September 23, 2015 at 11:34 am

US Secretary of State John Kerry yesterday dismissed claims that Russia is arming itself to fight in Syria, saying that “the Russian weapons in Latakia airport on the Syrian coast are consistent with protecting their own forces.” Kerry also reiterated his call on Moscow to participate in efforts to end the Syrian crisis.

Following a joint press conference with his Indian counterpart Sushma Swaraj, Kerry told the press that “Russian planes sent to an air base in Syria are there for basic force protection, intended to protect Russian soldiers and assets already on the ground.”

“For the moment, it is the judgement of our military and experts that the level and type represents basically force protection,” he added, although he did caveat this by saying that depending on Russia’s long-term decisions, the presence of Russian aircraft in Syria could raise some questions about Moscow’s intentions.

Kerry called on Russia to assist in ongoing diplomatic efforts to end the Syrian crisis, saying that “if Russia is there to shore up [Bashar Al-]Assad and to certainly provide Assad with the continued sense he doesn’t have to negotiate, then I think it’s a problem for Syria, and it’s a problem for everybody who wants to bring an end to this conflict, which has gone on for too long.”

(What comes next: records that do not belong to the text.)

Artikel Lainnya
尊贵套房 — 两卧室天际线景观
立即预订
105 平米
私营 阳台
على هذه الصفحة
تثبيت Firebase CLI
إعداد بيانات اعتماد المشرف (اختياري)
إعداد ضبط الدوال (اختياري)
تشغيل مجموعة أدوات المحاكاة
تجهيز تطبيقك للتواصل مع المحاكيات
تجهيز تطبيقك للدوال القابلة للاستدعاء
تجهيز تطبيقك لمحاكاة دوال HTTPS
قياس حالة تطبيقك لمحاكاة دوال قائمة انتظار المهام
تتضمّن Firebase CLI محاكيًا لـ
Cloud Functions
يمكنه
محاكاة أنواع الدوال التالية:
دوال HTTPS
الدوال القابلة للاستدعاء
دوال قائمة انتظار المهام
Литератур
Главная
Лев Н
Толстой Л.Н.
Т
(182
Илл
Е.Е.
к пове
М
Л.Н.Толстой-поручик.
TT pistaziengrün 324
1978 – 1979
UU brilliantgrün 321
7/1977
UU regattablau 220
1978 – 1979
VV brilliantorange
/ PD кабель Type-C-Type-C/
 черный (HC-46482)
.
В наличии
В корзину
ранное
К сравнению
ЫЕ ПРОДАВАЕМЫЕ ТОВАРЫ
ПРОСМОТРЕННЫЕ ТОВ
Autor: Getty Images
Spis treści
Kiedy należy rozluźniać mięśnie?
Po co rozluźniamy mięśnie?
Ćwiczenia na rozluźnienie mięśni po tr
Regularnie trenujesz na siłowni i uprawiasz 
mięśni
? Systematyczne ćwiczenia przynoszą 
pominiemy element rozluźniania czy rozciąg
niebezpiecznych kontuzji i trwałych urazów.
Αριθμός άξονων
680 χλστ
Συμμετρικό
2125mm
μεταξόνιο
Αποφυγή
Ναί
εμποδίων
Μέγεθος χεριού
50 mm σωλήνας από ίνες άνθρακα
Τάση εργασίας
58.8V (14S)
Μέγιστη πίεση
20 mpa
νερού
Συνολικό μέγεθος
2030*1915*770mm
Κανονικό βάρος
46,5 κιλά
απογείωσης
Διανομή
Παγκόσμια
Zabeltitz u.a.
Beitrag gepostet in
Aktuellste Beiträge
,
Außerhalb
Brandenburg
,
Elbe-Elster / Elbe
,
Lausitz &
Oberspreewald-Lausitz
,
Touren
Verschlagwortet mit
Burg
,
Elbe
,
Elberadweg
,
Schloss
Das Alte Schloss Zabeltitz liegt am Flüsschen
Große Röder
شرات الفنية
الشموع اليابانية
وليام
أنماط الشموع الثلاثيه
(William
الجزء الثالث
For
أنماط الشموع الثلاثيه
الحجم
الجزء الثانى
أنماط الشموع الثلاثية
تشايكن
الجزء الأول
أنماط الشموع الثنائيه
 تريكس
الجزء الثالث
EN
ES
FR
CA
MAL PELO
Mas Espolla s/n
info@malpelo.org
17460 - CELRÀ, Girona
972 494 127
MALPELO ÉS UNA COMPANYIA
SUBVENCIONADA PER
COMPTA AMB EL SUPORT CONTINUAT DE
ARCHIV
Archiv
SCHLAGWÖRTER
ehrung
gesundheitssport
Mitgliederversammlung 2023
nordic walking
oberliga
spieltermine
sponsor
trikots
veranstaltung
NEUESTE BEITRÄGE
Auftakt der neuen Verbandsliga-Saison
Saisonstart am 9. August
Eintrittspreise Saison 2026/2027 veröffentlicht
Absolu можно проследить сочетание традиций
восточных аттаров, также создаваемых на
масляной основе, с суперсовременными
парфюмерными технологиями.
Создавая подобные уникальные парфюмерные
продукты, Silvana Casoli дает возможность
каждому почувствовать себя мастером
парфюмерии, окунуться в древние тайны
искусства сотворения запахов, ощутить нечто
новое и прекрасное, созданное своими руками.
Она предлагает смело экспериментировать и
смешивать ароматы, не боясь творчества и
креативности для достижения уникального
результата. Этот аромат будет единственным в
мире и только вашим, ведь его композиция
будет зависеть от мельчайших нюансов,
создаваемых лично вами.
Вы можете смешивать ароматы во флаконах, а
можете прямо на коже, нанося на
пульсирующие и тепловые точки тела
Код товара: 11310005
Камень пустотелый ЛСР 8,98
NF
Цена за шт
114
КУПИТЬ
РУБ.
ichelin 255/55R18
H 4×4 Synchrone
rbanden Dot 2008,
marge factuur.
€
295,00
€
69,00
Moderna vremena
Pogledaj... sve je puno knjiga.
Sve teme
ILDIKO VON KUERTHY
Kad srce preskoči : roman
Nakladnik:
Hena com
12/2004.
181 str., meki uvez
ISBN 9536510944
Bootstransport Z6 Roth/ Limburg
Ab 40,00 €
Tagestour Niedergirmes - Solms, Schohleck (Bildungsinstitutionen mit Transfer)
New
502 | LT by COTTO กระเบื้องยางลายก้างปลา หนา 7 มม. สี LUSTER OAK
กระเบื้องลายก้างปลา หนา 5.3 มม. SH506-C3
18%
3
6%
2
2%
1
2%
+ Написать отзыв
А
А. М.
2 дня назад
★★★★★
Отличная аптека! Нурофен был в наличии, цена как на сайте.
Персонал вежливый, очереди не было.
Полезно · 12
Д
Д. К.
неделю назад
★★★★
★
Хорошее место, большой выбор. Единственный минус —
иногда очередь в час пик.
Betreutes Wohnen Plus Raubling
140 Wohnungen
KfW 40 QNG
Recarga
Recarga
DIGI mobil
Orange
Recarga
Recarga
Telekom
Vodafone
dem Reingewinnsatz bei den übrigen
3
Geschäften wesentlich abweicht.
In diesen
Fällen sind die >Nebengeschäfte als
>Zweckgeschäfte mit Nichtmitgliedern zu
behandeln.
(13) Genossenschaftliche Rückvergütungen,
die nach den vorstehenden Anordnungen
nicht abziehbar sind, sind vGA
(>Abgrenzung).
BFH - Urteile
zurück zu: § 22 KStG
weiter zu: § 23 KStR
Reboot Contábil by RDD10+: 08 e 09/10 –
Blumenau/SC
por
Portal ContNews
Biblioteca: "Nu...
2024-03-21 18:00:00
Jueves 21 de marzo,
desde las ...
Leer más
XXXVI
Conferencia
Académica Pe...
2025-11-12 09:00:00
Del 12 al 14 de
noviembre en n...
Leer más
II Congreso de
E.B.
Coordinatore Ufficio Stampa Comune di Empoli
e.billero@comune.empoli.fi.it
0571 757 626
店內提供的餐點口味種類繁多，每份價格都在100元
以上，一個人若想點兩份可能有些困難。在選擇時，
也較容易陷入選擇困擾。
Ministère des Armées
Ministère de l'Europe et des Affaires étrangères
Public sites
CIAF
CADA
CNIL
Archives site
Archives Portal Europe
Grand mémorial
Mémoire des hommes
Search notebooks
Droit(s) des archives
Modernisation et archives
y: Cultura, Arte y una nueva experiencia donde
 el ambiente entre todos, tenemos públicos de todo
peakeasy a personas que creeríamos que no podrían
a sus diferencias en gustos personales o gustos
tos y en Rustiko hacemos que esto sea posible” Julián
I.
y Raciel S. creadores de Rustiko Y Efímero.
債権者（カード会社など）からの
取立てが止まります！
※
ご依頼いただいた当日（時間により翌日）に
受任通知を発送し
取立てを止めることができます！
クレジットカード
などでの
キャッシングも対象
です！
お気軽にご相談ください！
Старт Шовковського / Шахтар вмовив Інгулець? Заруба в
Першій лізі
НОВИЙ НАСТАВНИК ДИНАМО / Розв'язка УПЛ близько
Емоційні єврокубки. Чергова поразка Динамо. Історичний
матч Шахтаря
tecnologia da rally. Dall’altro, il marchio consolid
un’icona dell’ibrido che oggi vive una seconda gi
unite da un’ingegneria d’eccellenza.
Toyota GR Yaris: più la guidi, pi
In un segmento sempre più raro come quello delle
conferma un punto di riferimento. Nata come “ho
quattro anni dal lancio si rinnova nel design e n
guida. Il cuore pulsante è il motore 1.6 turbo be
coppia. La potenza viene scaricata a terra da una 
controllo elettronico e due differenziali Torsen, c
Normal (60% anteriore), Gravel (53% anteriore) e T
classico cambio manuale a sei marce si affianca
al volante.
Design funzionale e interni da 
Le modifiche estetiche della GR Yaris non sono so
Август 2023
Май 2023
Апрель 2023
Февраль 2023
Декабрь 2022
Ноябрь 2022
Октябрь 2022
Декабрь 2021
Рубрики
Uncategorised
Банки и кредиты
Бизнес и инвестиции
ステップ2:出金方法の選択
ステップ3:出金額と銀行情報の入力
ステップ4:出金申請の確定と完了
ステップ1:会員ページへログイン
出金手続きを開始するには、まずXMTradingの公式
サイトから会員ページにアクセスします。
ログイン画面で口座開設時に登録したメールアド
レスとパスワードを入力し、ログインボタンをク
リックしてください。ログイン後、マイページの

On his part, State Department Deputy Spokesman Mark Toner said that “the nature and calibre of the equipment and weapons, including the aircraft we see at the air base Kerry talked about, is to protect their forces at the air base,” noting that “what is inside the air base and how it is working remains unknown.”

American media outlets have circulated a satellite picture that is believed to be of Russian aircraft inside Latakia airport on the cost of the Mediterranean Sea. Media reports have quoted senior American officials saying that Russia sent fighter jets and tanks, as well as a number of troops to Syria.

Pentagon Press Secretary Peter Cook said that Defence Secretary Ashton Carter will continue his talks on Syria with his Russian counterpart, Sergey Shoygu, if Moscow’s measures aim to combat Daesh and promote a diplomatic solution to the crisis in the country. Cook also stressed that any measures that do not serve either of these two purposes will not be addressed.

Carter discussed the Syrian crisis during a phone call with his Russian counterpart on Friday for the first time in over a year, and they agreed to hold more discussions to find mechanisms to “avoid clashes” in Syria and to combat Daesh.